High fat (HF)-diet-induced insulin resistance is a major contributor to the pathogenesis of cardiovascular diseases. However, the molecular mechanisms that regulate cardiac insulin signaling are not fully understood. The regulatory role of tafazzin in the hearts of HF-diet-fed mice is investigated. Mice are fed a HF diet or low fat (LF) diet for up to 24 weeks. After 24 weeks, it is found that HF-diet-induced cardiac dysfunction is linked to overexpression of the mitochondrial protein tafazzin. Increased tafazzin promotes mitochondrial fission and impairs insulin signaling, which is mediated by dynamin-related protein 1 (Drp-1) translocation from the cytosol to the mitochondria.

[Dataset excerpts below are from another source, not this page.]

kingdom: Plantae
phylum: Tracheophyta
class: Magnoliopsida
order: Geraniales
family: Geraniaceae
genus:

Furthermore, knockdown of tafazzin with siRNA inhibits palmitic-acid-induced mitochondrial fission and restores insulin sensitivity. Moreover, miR-125b-5p as an upstream regulator targeting tafazzin is identified and palmitate-induced insulin resistance further rescued. In HF-diet-fed mouse hearts, increased tafazzin contributes to insulin resistance via mediating Drp-1 translocation to the mitochondria, and a small non-coding RNA, miR-125b-5p, at least partially regulates this signaling pathway and alleviates insulin resistance.